Activity — Find the word "RoundedRectangle" below. Copy each line that has it.

───── Extracted data ─────

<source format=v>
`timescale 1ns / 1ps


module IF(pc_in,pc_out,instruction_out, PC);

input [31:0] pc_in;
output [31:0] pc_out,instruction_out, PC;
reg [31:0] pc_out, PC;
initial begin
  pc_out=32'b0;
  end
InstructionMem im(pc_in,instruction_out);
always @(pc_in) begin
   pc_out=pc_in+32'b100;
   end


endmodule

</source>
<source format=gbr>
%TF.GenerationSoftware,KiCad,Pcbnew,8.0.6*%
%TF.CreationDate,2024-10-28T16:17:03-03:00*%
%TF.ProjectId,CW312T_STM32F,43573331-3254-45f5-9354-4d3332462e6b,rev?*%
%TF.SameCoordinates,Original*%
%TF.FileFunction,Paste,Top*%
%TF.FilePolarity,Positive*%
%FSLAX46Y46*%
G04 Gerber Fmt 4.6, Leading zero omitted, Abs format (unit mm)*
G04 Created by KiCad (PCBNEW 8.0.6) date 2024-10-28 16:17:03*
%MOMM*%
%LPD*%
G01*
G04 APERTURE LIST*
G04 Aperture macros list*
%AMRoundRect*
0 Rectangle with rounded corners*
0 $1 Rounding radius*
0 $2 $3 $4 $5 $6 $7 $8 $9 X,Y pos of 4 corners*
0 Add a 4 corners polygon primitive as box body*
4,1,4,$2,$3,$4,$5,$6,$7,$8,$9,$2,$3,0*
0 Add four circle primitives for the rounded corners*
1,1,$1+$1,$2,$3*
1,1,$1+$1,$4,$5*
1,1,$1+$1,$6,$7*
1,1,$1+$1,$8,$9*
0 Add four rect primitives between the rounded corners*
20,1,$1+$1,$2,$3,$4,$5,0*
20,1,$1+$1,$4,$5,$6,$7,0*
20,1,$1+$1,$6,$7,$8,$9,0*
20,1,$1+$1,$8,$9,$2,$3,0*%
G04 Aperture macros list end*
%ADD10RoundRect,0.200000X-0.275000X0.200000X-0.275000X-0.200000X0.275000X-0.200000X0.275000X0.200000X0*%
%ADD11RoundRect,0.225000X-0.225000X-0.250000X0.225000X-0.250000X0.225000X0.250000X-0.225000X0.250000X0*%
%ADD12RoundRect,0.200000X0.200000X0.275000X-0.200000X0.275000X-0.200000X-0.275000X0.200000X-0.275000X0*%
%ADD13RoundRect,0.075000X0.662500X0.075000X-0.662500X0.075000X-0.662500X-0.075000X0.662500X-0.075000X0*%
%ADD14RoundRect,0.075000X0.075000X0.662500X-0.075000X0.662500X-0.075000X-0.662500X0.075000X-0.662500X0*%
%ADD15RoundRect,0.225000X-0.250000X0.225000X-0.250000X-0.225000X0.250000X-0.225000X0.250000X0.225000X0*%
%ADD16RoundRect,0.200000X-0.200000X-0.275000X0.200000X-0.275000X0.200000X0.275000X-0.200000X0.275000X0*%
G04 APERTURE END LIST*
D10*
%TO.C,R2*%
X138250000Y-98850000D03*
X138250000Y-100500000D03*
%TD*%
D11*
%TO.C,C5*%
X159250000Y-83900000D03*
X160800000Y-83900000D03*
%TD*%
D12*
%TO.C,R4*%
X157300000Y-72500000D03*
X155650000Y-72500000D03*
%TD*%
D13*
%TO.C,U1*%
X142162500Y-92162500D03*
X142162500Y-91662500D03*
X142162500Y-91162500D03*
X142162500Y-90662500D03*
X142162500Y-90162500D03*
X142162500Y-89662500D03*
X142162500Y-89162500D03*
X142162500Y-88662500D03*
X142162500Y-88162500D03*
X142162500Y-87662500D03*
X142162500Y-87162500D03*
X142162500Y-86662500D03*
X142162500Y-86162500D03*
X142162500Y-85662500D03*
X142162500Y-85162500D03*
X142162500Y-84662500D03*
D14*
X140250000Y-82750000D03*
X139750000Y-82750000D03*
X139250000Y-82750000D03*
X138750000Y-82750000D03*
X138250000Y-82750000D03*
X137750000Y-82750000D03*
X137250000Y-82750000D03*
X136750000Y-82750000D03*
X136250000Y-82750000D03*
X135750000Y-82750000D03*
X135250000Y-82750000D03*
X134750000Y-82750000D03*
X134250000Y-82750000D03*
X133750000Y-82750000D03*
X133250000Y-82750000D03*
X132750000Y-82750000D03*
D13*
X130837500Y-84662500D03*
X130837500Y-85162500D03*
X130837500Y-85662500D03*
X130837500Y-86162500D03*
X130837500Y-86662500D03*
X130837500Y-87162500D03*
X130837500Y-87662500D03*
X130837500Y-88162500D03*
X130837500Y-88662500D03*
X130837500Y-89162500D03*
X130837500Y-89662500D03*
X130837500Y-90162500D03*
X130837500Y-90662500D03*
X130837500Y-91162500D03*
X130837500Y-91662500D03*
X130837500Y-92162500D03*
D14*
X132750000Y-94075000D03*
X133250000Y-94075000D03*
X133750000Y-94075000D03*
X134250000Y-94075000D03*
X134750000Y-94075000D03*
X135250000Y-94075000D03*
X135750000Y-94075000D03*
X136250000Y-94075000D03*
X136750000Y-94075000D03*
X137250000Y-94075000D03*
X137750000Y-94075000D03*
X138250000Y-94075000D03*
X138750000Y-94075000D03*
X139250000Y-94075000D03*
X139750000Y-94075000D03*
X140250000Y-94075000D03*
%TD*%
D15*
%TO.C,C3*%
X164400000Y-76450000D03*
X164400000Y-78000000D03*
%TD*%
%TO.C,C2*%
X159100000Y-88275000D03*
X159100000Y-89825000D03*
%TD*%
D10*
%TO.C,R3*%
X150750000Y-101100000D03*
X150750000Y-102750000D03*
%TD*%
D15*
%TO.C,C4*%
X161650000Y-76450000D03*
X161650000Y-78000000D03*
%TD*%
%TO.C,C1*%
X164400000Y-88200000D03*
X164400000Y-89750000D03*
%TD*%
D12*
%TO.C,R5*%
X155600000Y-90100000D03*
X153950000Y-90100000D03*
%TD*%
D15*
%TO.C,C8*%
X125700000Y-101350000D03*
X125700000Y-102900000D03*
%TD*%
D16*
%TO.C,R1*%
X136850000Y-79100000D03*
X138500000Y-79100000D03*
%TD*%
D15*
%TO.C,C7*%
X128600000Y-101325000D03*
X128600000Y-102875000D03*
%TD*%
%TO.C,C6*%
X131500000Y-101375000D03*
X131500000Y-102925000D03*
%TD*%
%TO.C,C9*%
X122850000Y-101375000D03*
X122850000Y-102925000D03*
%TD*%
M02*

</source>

─────
───── Extracted data ─────

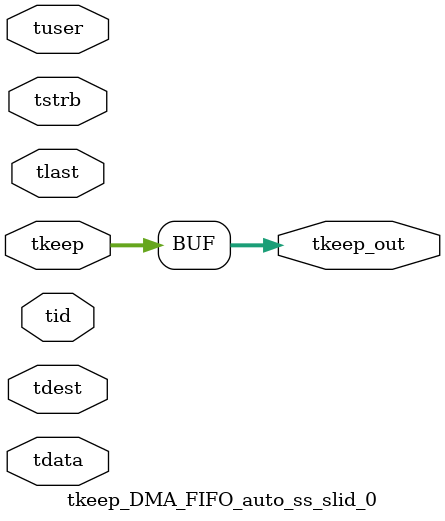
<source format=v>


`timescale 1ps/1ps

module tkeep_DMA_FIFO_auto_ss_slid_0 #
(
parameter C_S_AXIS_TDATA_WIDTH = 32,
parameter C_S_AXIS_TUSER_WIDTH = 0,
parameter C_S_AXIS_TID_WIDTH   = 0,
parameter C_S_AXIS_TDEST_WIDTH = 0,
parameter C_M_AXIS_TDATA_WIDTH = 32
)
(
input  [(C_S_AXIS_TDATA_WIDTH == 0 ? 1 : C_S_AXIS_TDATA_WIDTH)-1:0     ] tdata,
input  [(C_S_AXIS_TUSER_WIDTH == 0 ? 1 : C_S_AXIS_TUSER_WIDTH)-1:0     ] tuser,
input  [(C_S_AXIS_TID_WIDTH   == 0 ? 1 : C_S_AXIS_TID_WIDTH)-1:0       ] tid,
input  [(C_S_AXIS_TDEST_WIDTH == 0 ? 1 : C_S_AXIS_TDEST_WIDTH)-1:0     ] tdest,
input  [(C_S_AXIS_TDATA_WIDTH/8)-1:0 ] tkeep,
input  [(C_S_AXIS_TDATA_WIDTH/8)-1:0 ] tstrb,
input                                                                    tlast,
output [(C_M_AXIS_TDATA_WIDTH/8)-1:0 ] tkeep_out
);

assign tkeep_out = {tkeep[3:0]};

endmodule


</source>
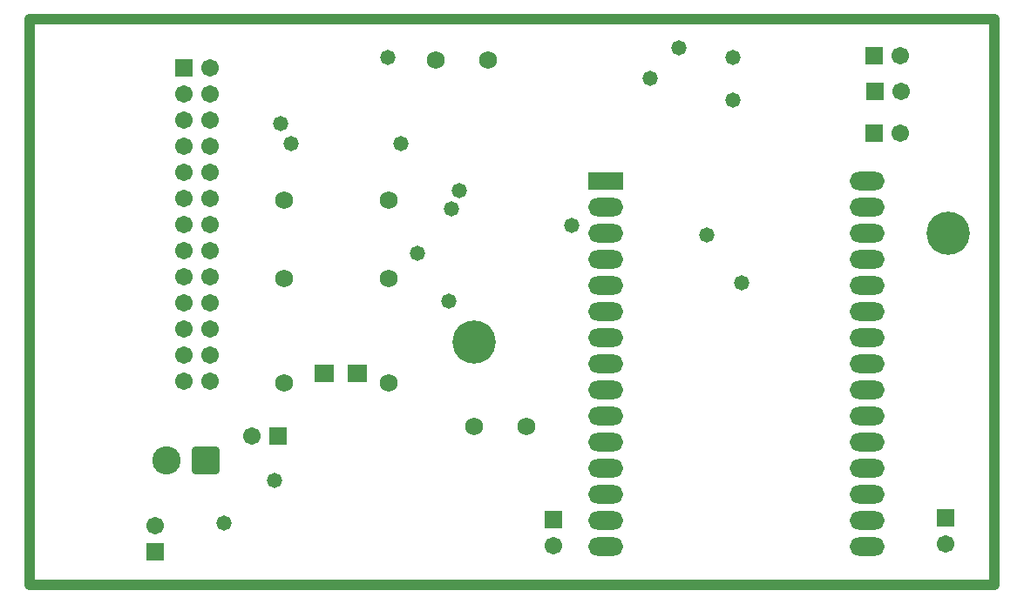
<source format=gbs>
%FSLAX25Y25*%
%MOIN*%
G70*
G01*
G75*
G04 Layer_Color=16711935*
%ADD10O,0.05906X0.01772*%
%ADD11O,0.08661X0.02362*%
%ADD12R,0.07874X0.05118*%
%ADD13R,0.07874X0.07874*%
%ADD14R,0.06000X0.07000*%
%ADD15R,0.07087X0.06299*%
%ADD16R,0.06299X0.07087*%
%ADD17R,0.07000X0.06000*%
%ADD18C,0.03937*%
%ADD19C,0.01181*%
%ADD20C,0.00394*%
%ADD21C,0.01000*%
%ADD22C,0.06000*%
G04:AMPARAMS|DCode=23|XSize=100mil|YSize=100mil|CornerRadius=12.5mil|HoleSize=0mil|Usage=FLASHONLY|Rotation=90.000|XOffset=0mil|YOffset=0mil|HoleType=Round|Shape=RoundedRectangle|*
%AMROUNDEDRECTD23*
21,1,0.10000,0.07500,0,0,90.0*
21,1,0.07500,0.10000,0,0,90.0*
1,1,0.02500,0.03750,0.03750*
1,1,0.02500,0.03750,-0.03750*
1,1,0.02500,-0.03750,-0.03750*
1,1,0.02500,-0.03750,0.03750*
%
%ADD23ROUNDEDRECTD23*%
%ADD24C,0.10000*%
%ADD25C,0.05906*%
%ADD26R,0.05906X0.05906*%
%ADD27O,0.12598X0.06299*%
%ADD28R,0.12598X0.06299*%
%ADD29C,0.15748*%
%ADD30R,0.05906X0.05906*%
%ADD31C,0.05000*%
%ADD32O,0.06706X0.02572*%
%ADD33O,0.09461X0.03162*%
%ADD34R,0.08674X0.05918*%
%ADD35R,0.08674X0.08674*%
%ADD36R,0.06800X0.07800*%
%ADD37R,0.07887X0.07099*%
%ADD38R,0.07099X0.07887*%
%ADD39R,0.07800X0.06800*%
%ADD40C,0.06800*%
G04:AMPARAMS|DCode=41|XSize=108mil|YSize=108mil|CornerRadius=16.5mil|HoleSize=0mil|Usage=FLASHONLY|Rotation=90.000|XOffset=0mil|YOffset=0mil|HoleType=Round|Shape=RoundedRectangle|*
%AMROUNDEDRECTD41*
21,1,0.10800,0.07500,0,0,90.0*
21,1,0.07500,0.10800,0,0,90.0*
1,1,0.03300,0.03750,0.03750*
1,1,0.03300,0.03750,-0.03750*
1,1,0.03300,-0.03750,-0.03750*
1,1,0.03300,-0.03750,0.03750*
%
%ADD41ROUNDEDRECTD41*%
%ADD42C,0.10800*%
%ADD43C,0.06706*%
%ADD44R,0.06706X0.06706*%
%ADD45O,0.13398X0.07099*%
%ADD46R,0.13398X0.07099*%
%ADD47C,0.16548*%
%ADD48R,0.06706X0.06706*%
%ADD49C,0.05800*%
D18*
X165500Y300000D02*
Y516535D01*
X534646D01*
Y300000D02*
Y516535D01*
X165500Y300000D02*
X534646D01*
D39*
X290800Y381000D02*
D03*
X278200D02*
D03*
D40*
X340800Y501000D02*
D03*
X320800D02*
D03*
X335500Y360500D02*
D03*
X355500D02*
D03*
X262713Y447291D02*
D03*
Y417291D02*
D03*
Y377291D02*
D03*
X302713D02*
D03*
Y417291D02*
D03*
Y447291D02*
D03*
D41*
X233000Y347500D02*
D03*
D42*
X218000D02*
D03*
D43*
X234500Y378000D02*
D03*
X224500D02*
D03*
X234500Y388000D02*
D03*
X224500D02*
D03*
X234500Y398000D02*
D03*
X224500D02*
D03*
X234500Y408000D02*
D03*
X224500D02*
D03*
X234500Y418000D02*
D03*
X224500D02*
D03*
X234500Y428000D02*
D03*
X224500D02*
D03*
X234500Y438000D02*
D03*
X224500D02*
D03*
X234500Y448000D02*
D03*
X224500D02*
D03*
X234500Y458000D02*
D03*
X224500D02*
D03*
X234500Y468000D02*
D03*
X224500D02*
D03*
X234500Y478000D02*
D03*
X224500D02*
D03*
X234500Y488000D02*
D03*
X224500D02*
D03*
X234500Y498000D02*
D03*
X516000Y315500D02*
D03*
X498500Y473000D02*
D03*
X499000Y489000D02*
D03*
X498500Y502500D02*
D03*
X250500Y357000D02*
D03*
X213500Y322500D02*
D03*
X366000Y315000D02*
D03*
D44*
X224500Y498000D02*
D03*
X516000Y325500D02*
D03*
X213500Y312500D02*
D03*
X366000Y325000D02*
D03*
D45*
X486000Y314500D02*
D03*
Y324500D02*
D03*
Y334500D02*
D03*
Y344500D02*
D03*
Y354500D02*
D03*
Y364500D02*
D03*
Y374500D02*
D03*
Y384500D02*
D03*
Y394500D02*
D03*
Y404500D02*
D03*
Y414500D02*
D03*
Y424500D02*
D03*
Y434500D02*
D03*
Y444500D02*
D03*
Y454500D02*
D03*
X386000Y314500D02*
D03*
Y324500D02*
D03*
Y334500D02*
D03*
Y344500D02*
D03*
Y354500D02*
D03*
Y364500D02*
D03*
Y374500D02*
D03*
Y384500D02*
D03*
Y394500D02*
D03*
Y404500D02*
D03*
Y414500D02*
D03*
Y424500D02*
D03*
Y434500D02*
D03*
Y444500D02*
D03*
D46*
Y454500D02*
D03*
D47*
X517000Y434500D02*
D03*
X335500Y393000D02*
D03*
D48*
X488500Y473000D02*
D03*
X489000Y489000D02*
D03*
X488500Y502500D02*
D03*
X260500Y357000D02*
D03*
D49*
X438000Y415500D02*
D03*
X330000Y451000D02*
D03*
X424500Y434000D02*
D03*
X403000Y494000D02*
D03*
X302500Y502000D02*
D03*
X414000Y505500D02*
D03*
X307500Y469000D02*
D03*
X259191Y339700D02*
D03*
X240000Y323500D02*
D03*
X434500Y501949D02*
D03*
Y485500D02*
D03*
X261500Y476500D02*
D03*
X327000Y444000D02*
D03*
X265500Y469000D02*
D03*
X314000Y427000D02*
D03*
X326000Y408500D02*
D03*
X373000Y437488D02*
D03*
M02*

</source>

─────

Response to the task —
G04:AMPARAMS|DCode=23|XSize=100mil|YSize=100mil|CornerRadius=12.5mil|HoleSize=0mil|Usage=FLASHONLY|Rotation=90.000|XOffset=0mil|YOffset=0mil|HoleType=Round|Shape=RoundedRectangle|*
G04:AMPARAMS|DCode=41|XSize=108mil|YSize=108mil|CornerRadius=16.5mil|HoleSize=0mil|Usage=FLASHONLY|Rotation=90.000|XOffset=0mil|YOffset=0mil|HoleType=Round|Shape=RoundedRectangle|*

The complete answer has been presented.